Hi there, I'm very confused about one of the example we have to do in our assignment. We're ask to give the solubility of Ni(OH)2 in water, no problem there, and then in pH=7.5.

Now in High school, this would be very simple, find [OH-] and plug that in Kps=[Ni2+][OH-]^2.  Problem is, this gives you a solubility is 0.002M, which means the concentration of [OH-] is 0.004M which is >> then 3.16E-7M (from the pOH).  This indicates that the approximation can't be made because here we made the assumption that [OH-] from the solution pH=7.5 >> [OH-] from Ni(OH)2. 

Now the only thing I can think of is doing

Kps=[Ni2+](2[Ni2+]+3.16E-7)^2 but then we have a equation to the power 3 which is very hard to solve.  Any suggestions on how to make a different approximation that would be justified?

[AWK]

http://did.mat.uni-bayreuth.de/~wn/BLK/Poly/poly.html
put zero for quartic term

[Borek]

If pH is 7.5 there are some other substances in the solution - they can be everything (including a buffer). If there is a buffer present, there is no way to change the pH, so [OH^-] is constant. I would say there is not enough information to solve the problem without making some quite strong assumptions.

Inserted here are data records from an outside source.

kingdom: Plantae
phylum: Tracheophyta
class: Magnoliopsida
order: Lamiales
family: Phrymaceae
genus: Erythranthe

Difference between concentration of OH^- in pH 7.0 (pure water) and pH 7.5 is so small I don't see why the first question is "no problem" and the other is "problem". In both cases concentration of OH^- from Ni(OH)₂ is potentially changing by orders of magnitude.

[Lafleche]

@AWK I can't see the link?

@Borek, I agree, there's not enough info, I said buffer but I didn't mean too, all the question says is that it's a pH=7.5.  I believe that we can still just ignore the presence of OH like in water since it doesn't significantly change.  Even for water, because the constant for kps of Ni(OH)2 is so close to water we shouldn't ignore the dissolution of water, this is why its a multiple equilibrium, we can't assume the OH may be neglected.  I'll probably go see my prof or something for more explanations on it.